▶ YOUR GOAL: In the rows below, switch "Heckenbach" to "Kesseling" and write out their lines again with nothing else changed. Leave the pictures out.

▶ RECORDS SUPPLIED:

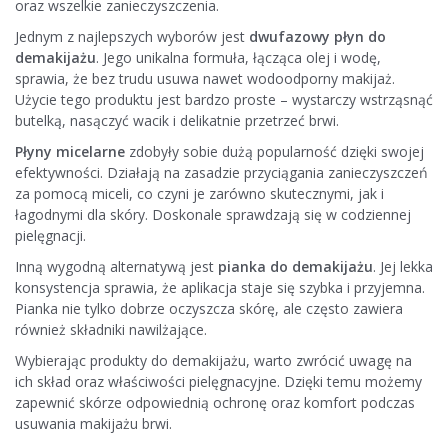
oraz wszelkie zanieczyszczenia.
Jednym z najlepszych wyborów jest
dwufazowy płyn do
demakijażu
. Jego unikalna formuła, łącząca olej i wodę,
sprawia, że bez trudu usuwa nawet wodoodporny makijaż.
Użycie tego produktu jest bardzo proste – wystarczy wstrząsnąć
butelką, nasączyć wacik i delikatnie przetrzeć brwi.
Płyny micelarne
zdobyły sobie dużą popularność dzięki swojej
efektywności. Działają na zasadzie przyciągania zanieczyszczeń
za pomocą miceli, co czyni je zarówno skutecznymi, jak i
łagodnymi dla skóry. Doskonale sprawdzają się w codziennej
pielęgnacji.
Inną wygodną alternatywą jest
pianka do demakijażu
. Jej lekka
konsystencja sprawia, że aplikacja staje się szybka i przyjemna.
Pianka nie tylko dobrze oczyszcza skórę, ale często zawiera
również składniki nawilżające.
Wybierając produkty do demakijażu, warto zwrócić uwagę na
ich skład oraz właściwości pielęgnacyjne. Dzięki temu możemy
zapewnić skórze odpowiednią ochronę oraz komfort podczas
usuwania makijażu brwi.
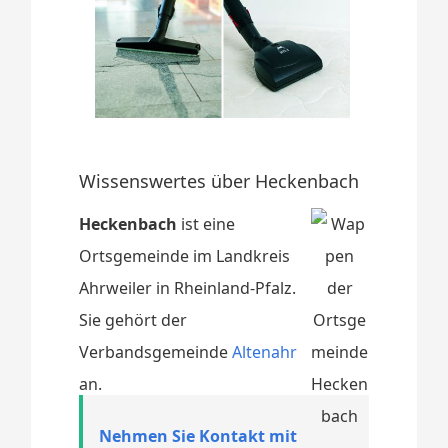
Wissenswertes über Heckenbach
Heckenbach
ist eine
Ortsgemeinde im Landkreis
Ahrweiler in Rheinland-Pfalz.
Sie gehört der
Verbandsgemeinde
Altenahr
an.
Nehmen Sie Kontakt mit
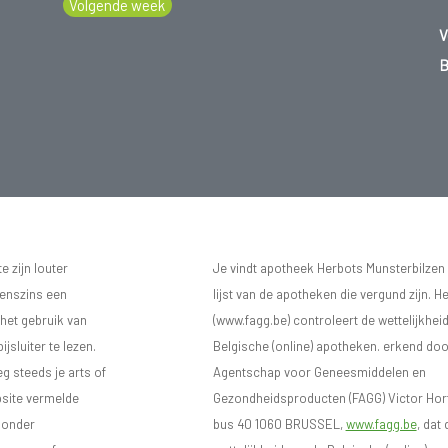
Volgende week
V
B
 zijn louter
Je vindt apotheek Herbots Munsterbilzen
eenszins een
lijst van de apotheken die vergund zijn. H
 het gebruik van
(www.fagg.be) controleert de wettelijkhei
sluiter te lezen.
Belgische (online) apotheken. erkend doo
eg steeds je arts of
Agentschap voor Geneesmiddelen en
bsite vermelde
Gezondheidsproducten (FAGG) Victor Hort
n onder
bus 40 1060 BRUSSEL,
www.fagg.be
, dat 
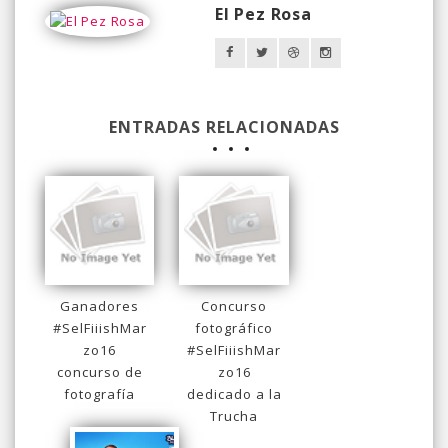
El Pez Rosa
ENTRADAS RELACIONADAS
Ganadores
Concurso
#SelFiiishMar
fotográfico
zo16
#SelFiiishMar
concurso de
zo16
fotografía
dedicado a la
Trucha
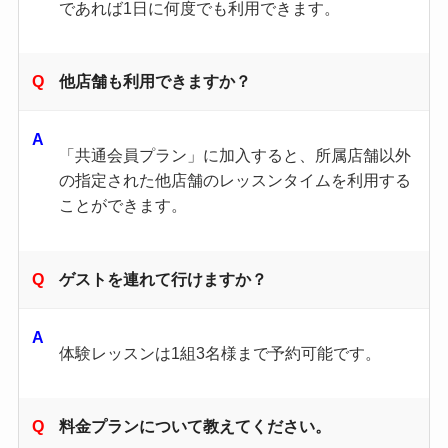
であれば1日に何度でも利用できます。 ​
他店舗も利用できますか？
「共通会員プラン」に加入すると、所属店舗以外
の指定された他店舗のレッスンタイムを利用する
ことができます。
ゲストを連れて行けますか？
体験レッスンは1組3名様まで予約可能です。
料金プランについて教えてください。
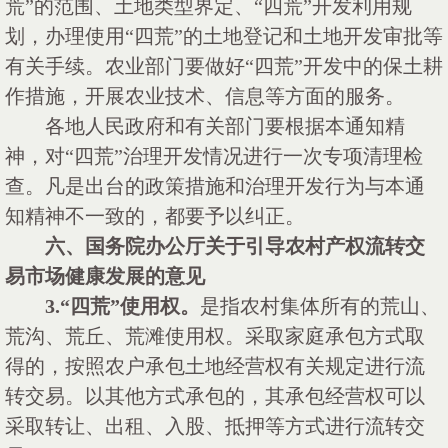
荒”的范围、土地类型界定、“四荒”开发利用规
划，办理使用“四荒”的土地登记和土地开发审批等
有关手续。农业部门要做好“四荒”开发中的保土耕
作措施，开展农业技术、信息等方面的服务。
各地人民政府和有关部门要根据本通知精
神，对
“四荒”治理开发情况进行一次专项清理检
查。凡是出台的政策措施和治理开发行为与本通
知精神不一致的，都要予以纠正。
六、国务院办公厅关于引导农村产权流转交
易市场健康发展的意见
3.“四荒”使用权。
是指农村集体所有的荒山、
荒沟、荒丘、荒滩使用权。采取家庭承包方式取
得的，按照农户承包土地经营权有关规定进行流
转交易。以其他方式承包的，其承包经营权可以
采取转让、出租、入股、抵押等方式进行流转交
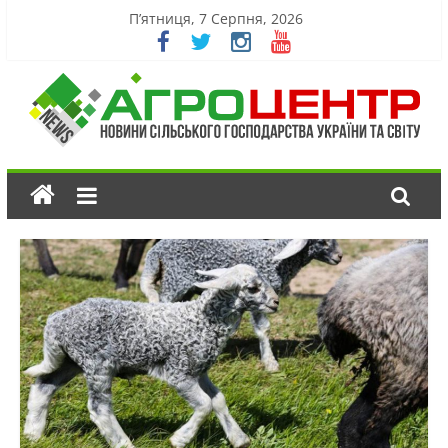
П’ятниця, 7 Серпня, 2026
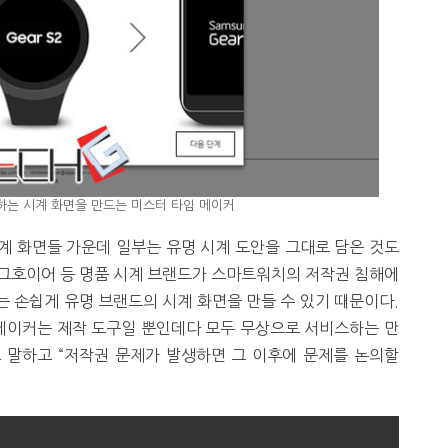
하는 시계 화면을 만드는 미스터 타임 메이커
계 화면들 가운데 일부는 유명 시계 도안을 그대로 담은 것도
 태그호이어 등 명품 시계 브랜드가 스마트워치의 저작권 침해에
 손쉽게 유명 브랜드의 시계 화면을 만들 수 있기 때문이다.
 메이커는 제작 도구일 뿐인데다 모두 무상으로 서비스하는 만
고 말하고 “저작권 문제가 발생하면 그 이후에 문제를 논의할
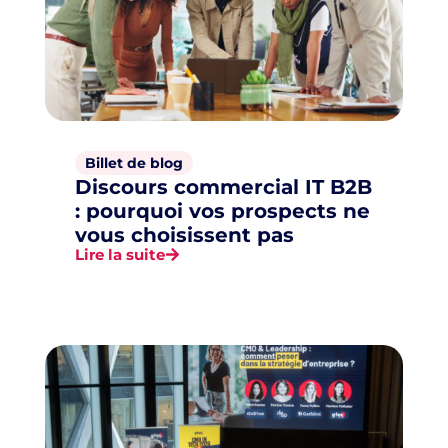
Billet de blog
Discours commercial IT B2B
: pourquoi vos prospects ne
vous choisissent pas
Lire la suite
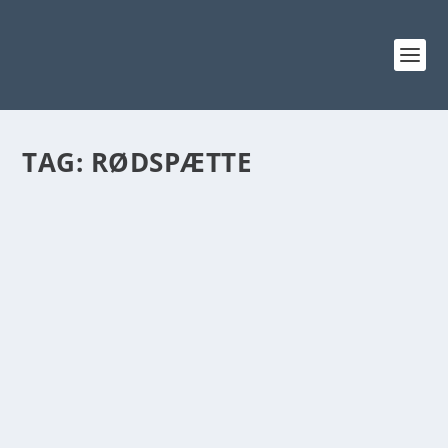
TAG:
RØDSPÆTTE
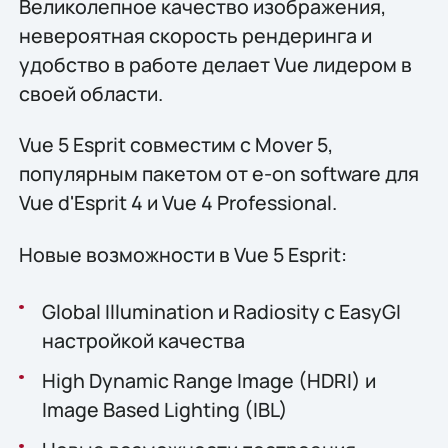
Великолепное качество изображения,
невероятная скорость рендеринга и
удобство в работе делает Vue лидером в
своей области.
Vue 5 Esprit совместим с Mover 5,
популярным пакетом от e-on software для
Vue d'Esprit 4 и Vue 4 Professional.
Новые возможности в Vue 5 Esprit:
Global Illumination и Radiosity с EasyGI
настройкой качества
High Dynamic Range Image (HDRI) и
Image Based Lighting (IBL)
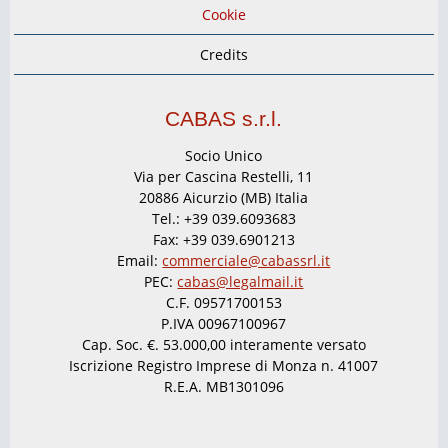
Cookie
Credits
CABAS s.r.l.
Socio Unico
Via per Cascina Restelli, 11
20886 Aicurzio (MB) Italia
Tel.: +39 039.6093683
Fax: +39 039.6901213
Email:
commerciale@cabassrl.it
PEC:
cabas@legalmail.it
C.F. 09571700153
P.IVA 00967100967
Cap. Soc. €. 53.000,00 interamente versato
Iscrizione Registro Imprese di Monza n. 41007
R.E.A. MB1301096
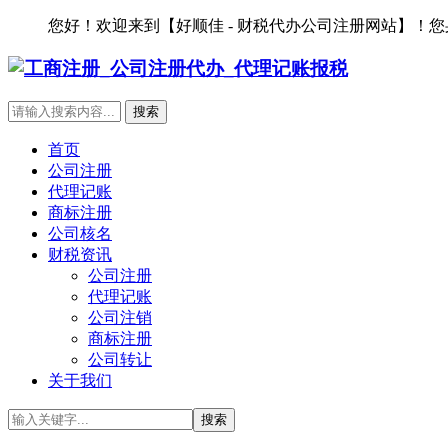
您好！欢迎来到【好顺佳 - 财税代办公司注册网站】！
首页
公司注册
代理记账
商标注册
公司核名
财税资讯
公司注册
代理记账
公司注销
商标注册
公司转让
关于我们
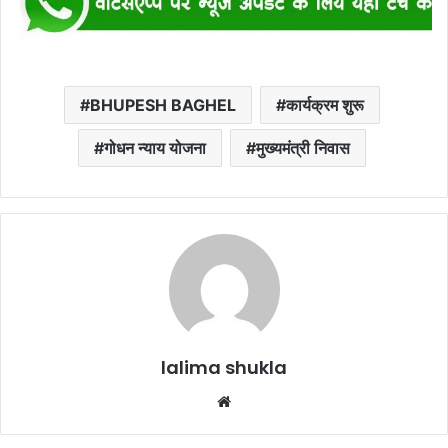
BHUPESH BAGHEL
कार्यक्रम शुरू
गोधन न्याय योजना
मुख्यमंत्री निवास
lalima shukla
Website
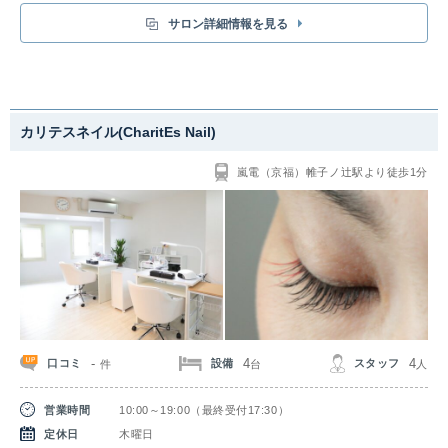
のセルフエステ! 最強痩身マシンで速攻効果を実感。脂肪を分解するハイパ
ーナイフと凸凹脂肪をなくす筋膜リリースマシンがあて放題!小顔効果,二の
サロン詳細情報を見る
腕やお腹にも効果を実感できます。
凸凹脂肪を燃焼する”ハイパーナイフ”×
中国・四国
癒着をほぐす”PRセル”で最強痩身しましょう。本気でサイズダウンしたい
方におすすめです。
鳥取県
島根県
岡山県
広島県
カリテスネイル(CharitEs Nail)
山口県
徳島県
香川県
愛媛県
嵐電（京福）帷子ノ辻駅より徒歩1分
高知県
九州・沖縄
福岡県
佐賀県
長崎県
熊本県
大分県
宮崎県
鹿児島県
沖縄県
-
4
4
口コミ
設備
スタッフ
件
台
人
営業時間
10:00～19:00（最終受付17:30）
定休日
木曜日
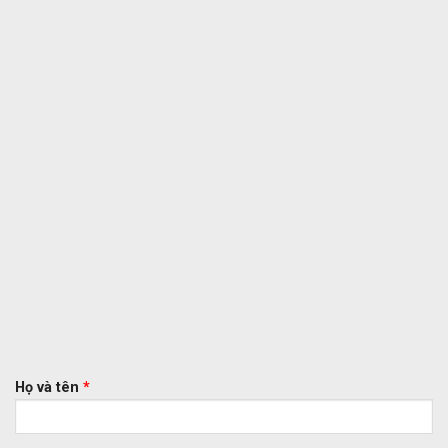
Họ và tên
*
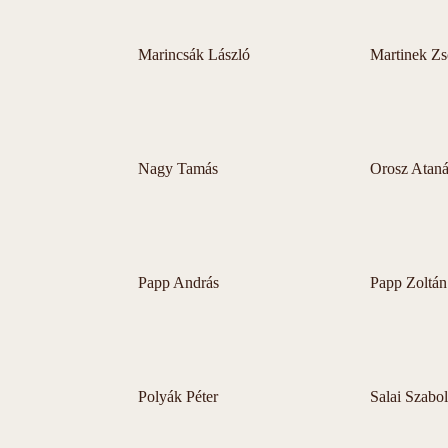
Marincsák László
Martinek Zs
Nagy Tamás
Orosz Ataná
Papp András
Papp Zoltán
Polyák Péter
Salai Szabol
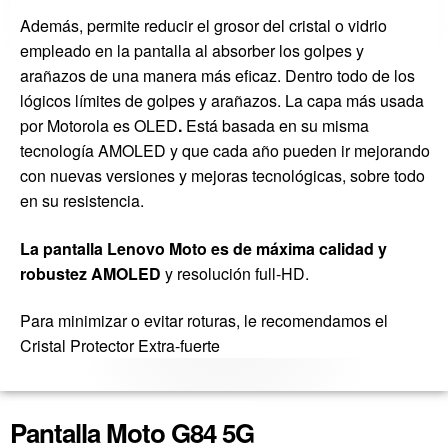
Además, permite reducir el grosor del cristal o vidrio
empleado en la pantalla al absorber los golpes y
arañazos de una manera más eficaz. Dentro todo de los
lógicos límites de golpes y arañazos. La capa más usada
por Motorola es OLED
.
Está basada en su misma
tecnología AMOLED y que cada año pueden ir mejorando
con nuevas versiones y mejoras tecnológicas, sobre todo
en su resistencia.
La pantalla Lenovo Moto es de máxima calidad y
robustez AMOLED
y resolución full-HD.
Para minimizar o evitar roturas, le recomendamos el
Cristal Protector Extra-fuerte
Pantalla Moto G84 5G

▶ EXERCISE OUTPUT:
oraz wszelkie zanieczyszczenia.
Jednym z najlepszych wyborów jest
dwufazowy płyn do
demakijażu
. Jego unikalna formuła, łącząca olej i wodę,
sprawia, że bez trudu usuwa nawet wodoodporny makijaż.
Użycie tego produktu jest bardzo proste – wystarczy wstrząsnąć
butelką, nasączyć wacik i delikatnie przetrzeć brwi.
Płyny micelarne
zdobyły sobie dużą popularność dzięki swojej
efektywności. Działają na zasadzie przyciągania zanieczyszczeń
za pomocą miceli, co czyni je zarówno skutecznymi, jak i
łagodnymi dla skóry. Doskonale sprawdzają się w codziennej
pielęgnacji.
Inną wygodną alternatywą jest
pianka do demakijażu
. Jej lekka
konsystencja sprawia, że aplikacja staje się szybka i przyjemna.
Pianka nie tylko dobrze oczyszcza skórę, ale często zawiera
również składniki nawilżające.
Wybierając produkty do demakijażu, warto zwrócić uwagę na
ich skład oraz właściwości pielęgnacyjne. Dzięki temu możemy
zapewnić skórze odpowiednią ochronę oraz komfort podczas
usuwania makijażu brwi.
Wissenswertes über Kesseling
Kesseling
ist eine
Ortsgemeinde im Landkreis
Ahrweiler in Rheinland-Pfalz.
Sie gehört der
Verbandsgemeinde
Altenahr
an.
Nehmen Sie Kontakt mit
Volgende week
V
B
 zijn louter
Je vindt apotheek Herbots Munsterbilzen
eenszins een
lijst van de apotheken die vergund zijn. H
 het gebruik van
(www.fagg.be) controleert de wettelijkhei
sluiter te lezen.
Belgische (online) apotheken. erkend doo
eg steeds je arts of
Agentschap voor Geneesmiddelen en
bsite vermelde
Gezondheidsproducten (FAGG) Victor Hort
n onder
bus 40 1060 BRUSSEL,
www.fagg.be
, dat 
El Pez Rosa
ENTRADAS RELACIONADAS
Ganadores
Concurso
#SelFiiishMar
fotográfico
zo16
#SelFiiishMar
concurso de
zo16
fotografía
dedicado a la
Trucha
であれば1日に何度でも利用できます。 ​
他店舗も利用できますか？
「共通会員プラン」に加入すると、所属店舗以外
の指定された他店舗のレッスンタイムを利用する
ことができます。
ゲストを連れて行けますか？
体験レッスンは1組3名様まで予約可能です。
料金プランについて教えてください。
荒”的范围、土地类型界定、“四荒”开发利用规
划，办理使用“四荒”的土地登记和土地开发审批等
有关手续。农业部门要做好“四荒”开发中的保土耕
作措施，开展农业技术、信息等方面的服务。
各地人民政府和有关部门要根据本通知精
神，对
“四荒”治理开发情况进行一次专项清理检
查。凡是出台的政策措施和治理开发行为与本通
知精神不一致的，都要予以纠正。
六、国务院办公厅关于引导农村产权流转交
易市场健康发展的意见
3.“四荒”使用权。
是指农村集体所有的荒山、
荒沟、荒丘、荒滩使用权。采取家庭承包方式取
得的，按照农户承包土地经营权有关规定进行流
转交易。以其他方式承包的，其承包经营权可以
采取转让、出租、入股、抵押等方式进行流转交
П’ятниця, 7 Серпня, 2026
하는 시계 화면을 만드는 미스터 타임 메이커
계 화면들 가운데 일부는 유명 시계 도안을 그대로 담은 것도
 태그호이어 등 명품 시계 브랜드가 스마트워치의 저작권 침해에
 손쉽게 유명 브랜드의 시계 화면을 만들 수 있기 때문이다.
 메이커는 제작 도구일 뿐인데다 모두 무상으로 서비스하는 만
고 말하고 “저작권 문제가 발생하면 그 이후에 문제를 논의할
Billet de blog
Discours commercial IT B2B
: pourquoi vos prospects ne
vous choisissent pas
Lire la suite
TAG:
RØDSPÆTTE
Великолепное качество изображения,
невероятная скорость рендеринга и
удобство в работе делает Vue лидером в
своей области.
Vue 5 Esprit совместим с Mover 5,
популярным пакетом от e-on software для
Vue d'Esprit 4 и Vue 4 Professional.
Новые возможности в Vue 5 Esprit:
Global Illumination и Radiosity с EasyGI
настройкой качества
High Dynamic Range Image (HDRI) и
Image Based Lighting (IBL)
Cookie
Credits
CABAS s.r.l.
Socio Unico
Via per Cascina Restelli, 11
20886 Aicurzio (MB) Italia
Tel.: +39 039.6093683
Fax: +39 039.6901213
Email:
commerciale@cabassrl.it
PEC:
cabas@legalmail.it
C.F. 09571700153
P.IVA 00967100967
Cap. Soc. €. 53.000,00 interamente versato
Iscrizione Registro Imprese di Monza n. 41007
R.E.A. MB1301096
您好！欢迎来到【好顺佳 - 财税代办公司注册网站】！
首页
公司注册
代理记账
商标注册
公司核名
财税资讯
公司注册
代理记账
公司注销
商标注册
公司转让
关于我们
BHUPESH BAGHEL
कार्यक्रम शुरू
गोधन न्याय योजना
मुख्यमंत्री निवास
lalima shukla
Website
のセルフエステ! 最強痩身マシンで速攻効果を実感。脂肪を分解するハイパ
ーナイフと凸凹脂肪をなくす筋膜リリースマシンがあて放題!小顔効果,二の
サロン詳細情報を見る
腕やお腹にも効果を実感できます。
凸凹脂肪を燃焼する”ハイパーナイフ”×
中国・四国
癒着をほぐす”PRセル”で最強痩身しましょう。本気でサイズダウンしたい
方におすすめです。
鳥取県
島根県
岡山県
広島県
カリテスネイル(CharitEs Nail)
山口県
徳島県
香川県
愛媛県
嵐電（京福）帷子ノ辻駅より徒歩1分
高知県
九州・沖縄
福岡県
佐賀県
長崎県
熊本県
大分県
宮崎県
鹿児島県
沖縄県
-
4
4
口コミ
設備
スタッフ
件
台
人
営業時間
10:00～19:00（最終受付17:30）
定休日
木曜日
Họ và tên
*
Marincsák László
Martinek Zs
Nagy Tamás
Orosz Ataná
Papp András
Papp Zoltán
Polyák Péter
Salai Szabol
Además, permite reducir el grosor del cristal o vidrio
empleado en la pantalla al absorber los golpes y
arañazos de una manera más eficaz. Dentro todo de los
lógicos límites de golpes y arañazos. La capa más usada
por Motorola es OLED
.
Está basada en su misma
tecnología AMOLED y que cada año pueden ir mejorando
con nuevas versiones y mejoras tecnológicas, sobre todo
en su resistencia.
La pantalla Lenovo Moto es de máxima calidad y
robustez AMOLED
y resolución full-HD.
Para minimizar o evitar roturas, le recomendamos el
Cristal Protector Extra-fuerte
Pantalla Moto G84 5G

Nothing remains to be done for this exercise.